Collected data entries:
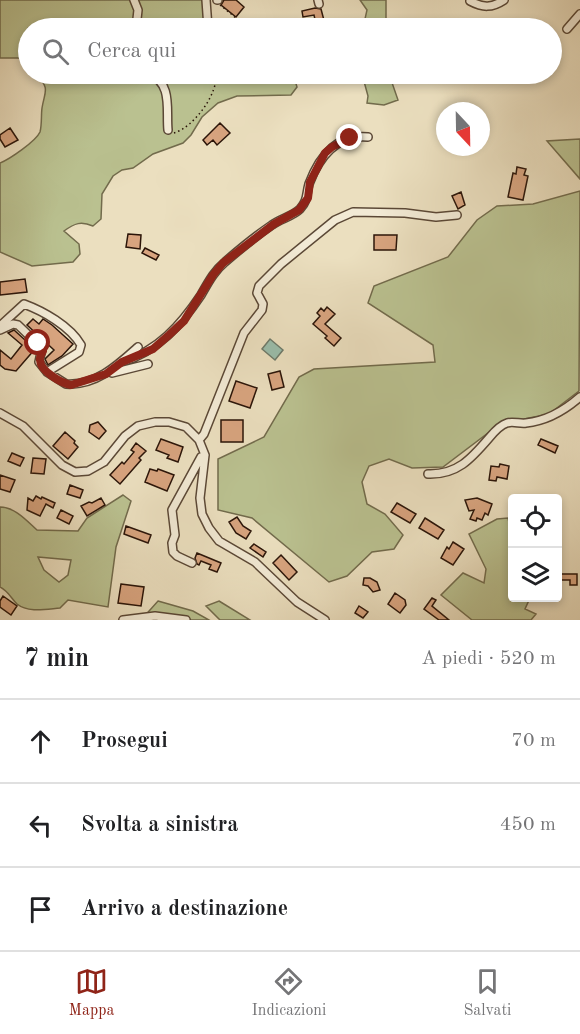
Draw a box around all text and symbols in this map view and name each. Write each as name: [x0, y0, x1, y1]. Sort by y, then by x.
search box: [18, 18, 562, 84]
icon: search: [39, 35, 72, 68]
text: Cerca qui: [87, 40, 176, 62]
north arrow: [436, 102, 490, 156]
route end: [336, 124, 362, 150]
route start: [24, 329, 50, 355]
map controls: [508, 494, 562, 602]
button: locate: [508, 494, 562, 548]
button: layers: [508, 548, 562, 602]
text: 7 min: [24, 646, 89, 672]
text: A piedi · 520 m: [421, 649, 556, 669]
icon: ahead: [24, 725, 57, 758]
text: Prosegui: [81, 730, 168, 752]
text: 70 m: [511, 731, 556, 751]
icon: left: [24, 809, 57, 842]
text: Svolta a sinistra: [81, 814, 239, 836]
text: 450 m: [500, 815, 556, 835]
icon: arrive: [24, 893, 57, 926]
text: Arrivo a destinazione: [81, 898, 288, 920]
tab: Mappa: [69, 965, 114, 1021]
tab: Indicazioni: [252, 965, 326, 1021]
tab: Salvati: [463, 965, 511, 1021]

The task
Each of the lines above should be transcribed exactly; no image is to be copied.

The completed task
Draw a box around all text and symbols in this map view and name each. Write each as name: [x0, y0, x1, y1]. Sort by y, then by x.
search box: [18, 18, 562, 84]
icon: search: [39, 35, 72, 68]
text: Cerca qui: [87, 40, 176, 62]
north arrow: [436, 102, 490, 156]
route end: [336, 124, 362, 150]
route start: [24, 329, 50, 355]
map controls: [508, 494, 562, 602]
button: locate: [508, 494, 562, 548]
button: layers: [508, 548, 562, 602]
text: 7 min: [24, 646, 89, 672]
text: A piedi · 520 m: [421, 649, 556, 669]
icon: ahead: [24, 725, 57, 758]
text: Prosegui: [81, 730, 168, 752]
text: 70 m: [511, 731, 556, 751]
icon: left: [24, 809, 57, 842]
text: Svolta a sinistra: [81, 814, 239, 836]
text: 450 m: [500, 815, 556, 835]
icon: arrive: [24, 893, 57, 926]
text: Arrivo a destinazione: [81, 898, 288, 920]
tab: Mappa: [69, 965, 114, 1021]
tab: Indicazioni: [252, 965, 326, 1021]
tab: Salvati: [463, 965, 511, 1021]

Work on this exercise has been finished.